“An hour ago you never heard such blasphemy.”
“I would to God the attorney had held this brief!” said Mr. Weekes, desperately.
“You may count on one thing,” said Mr. Topott; “he will never let you hear the last of this. Won’t he chuckle? He will pull your leg about it for the next ten years.”
“I hope you will tell him, Topott,” said Mr. Weekes anxiously, “that he would have done no better.”
“Oh, I don’t say he would have done no better,” said the impartial Mr. Topott. “He would have done better. He would never have let that chap get as far as he did, even if he had had to ascend the bench and take poor old Bow-wow by the tippet. But I do say he also would have had to take his gruel, and he would have lost his verdict.”
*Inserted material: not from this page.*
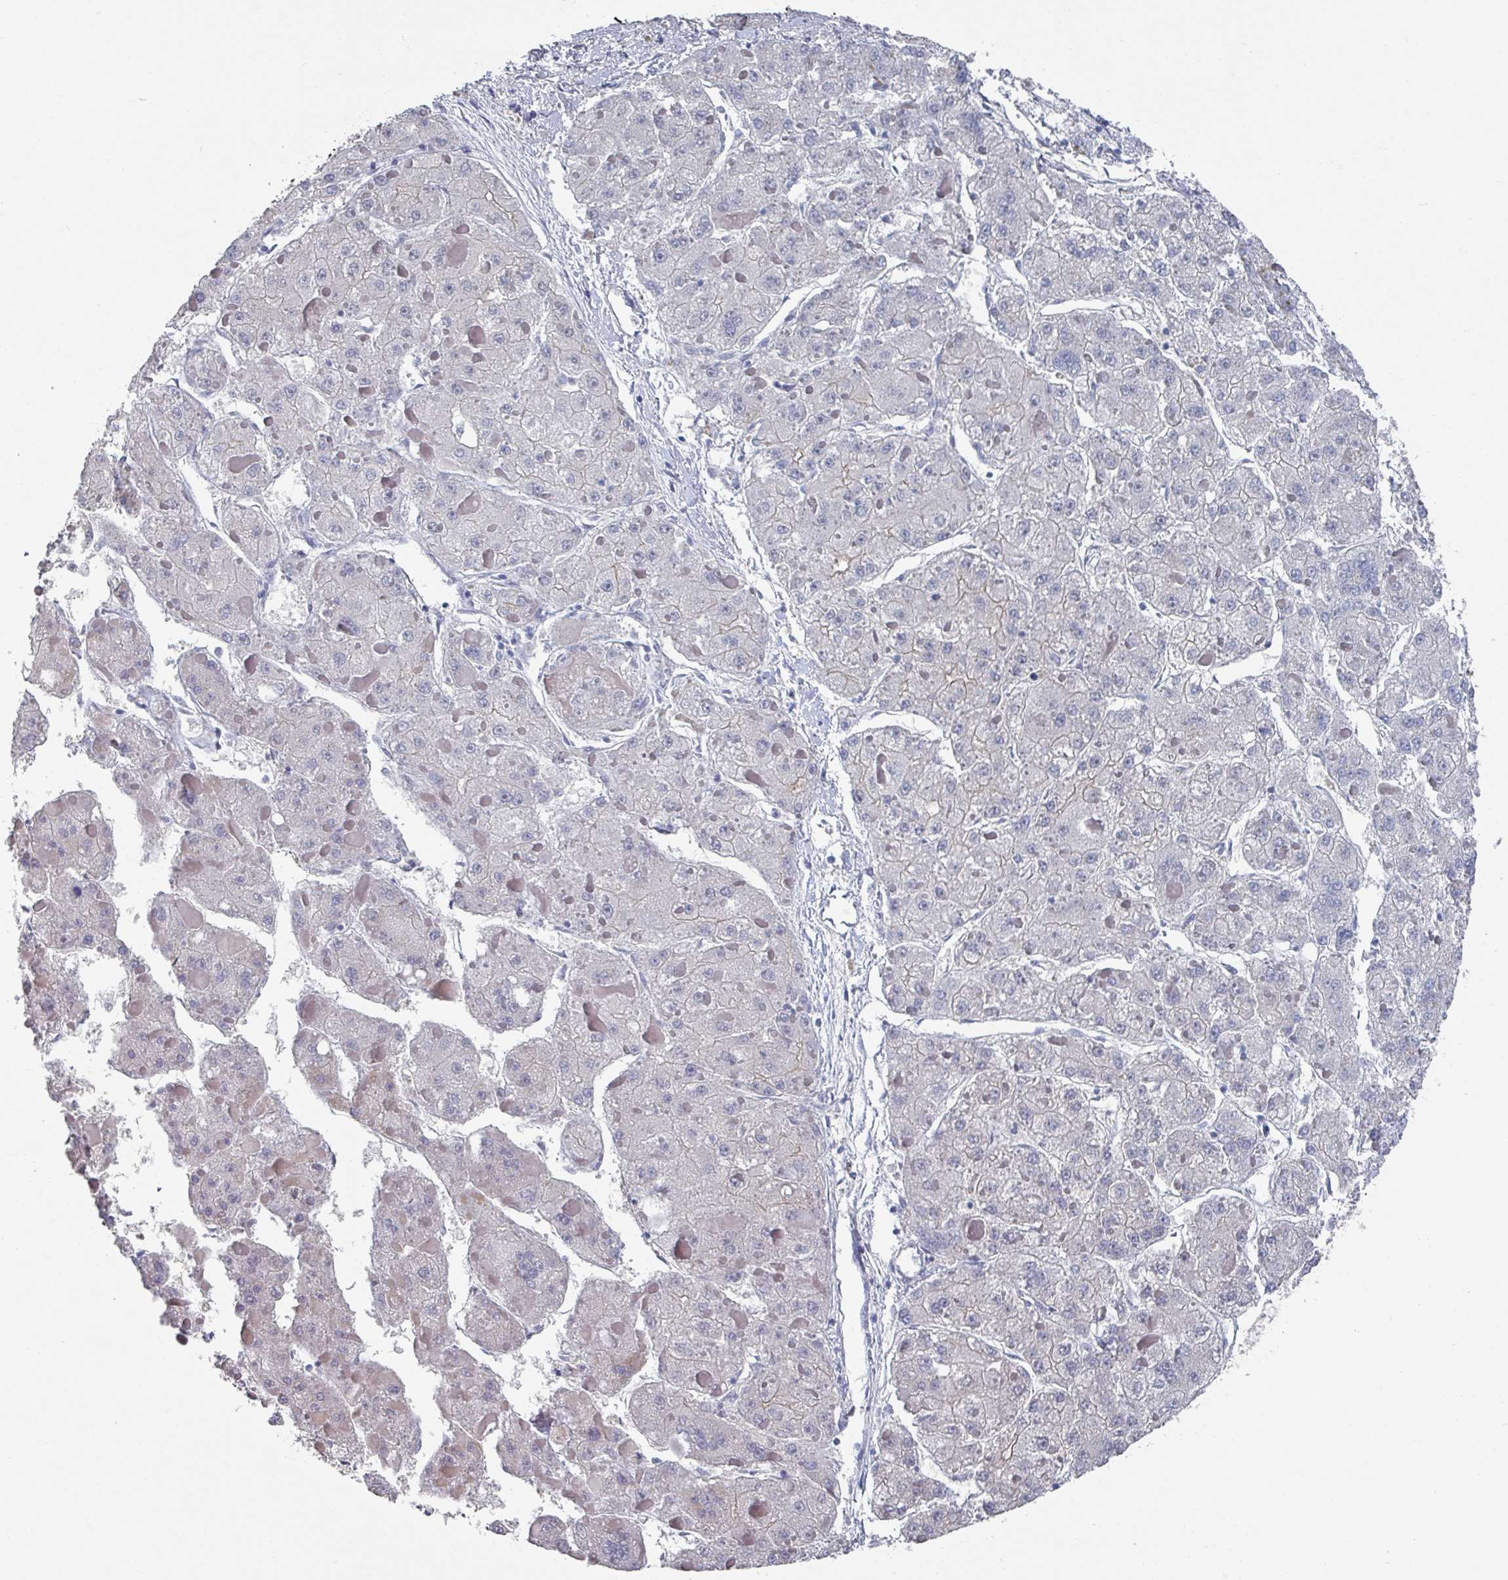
{"staining": {"intensity": "negative", "quantity": "none", "location": "none"}, "tissue": "liver cancer", "cell_type": "Tumor cells", "image_type": "cancer", "snomed": [{"axis": "morphology", "description": "Carcinoma, Hepatocellular, NOS"}, {"axis": "topography", "description": "Liver"}], "caption": "The image displays no staining of tumor cells in liver hepatocellular carcinoma.", "gene": "EFL1", "patient": {"sex": "female", "age": 73}}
“Oh, we have not lost it yet.”
“We shall have lost it in another quarter of an hour.”
XXIX
THE VERDICT
It was a quarter-past seven by the time Mr. Justice Brudenell had concluded his summing-up. Long before he had reached the end, a prediction of the result had formed in every mind. This case which in the beginning had been as clear and strong as the sun at noon had become so vitiated by contact with these legal wits, that by now even its most salient points had become obscure. No jury in the frame of mind of this present one, each component of which had been played upon like the strings of a harp by the hand of a master performer, was in the least likely to convict. There were those who even inclined to the belief that they would not leave the box.
This, however, proved to be an extreme view. They did leave the box, but in exactly nine minutes had returned into court. As slowly they defiled back again into the court with their verdict, the excitement depicted in their looks was painful to observe. Their drawn faces were livid and perspiring; they kept down their heads without glancing to the right or to the left. The foreman, a coal dealer in a small way of business in the Commercial Road, was seized with a violent twitching of the body.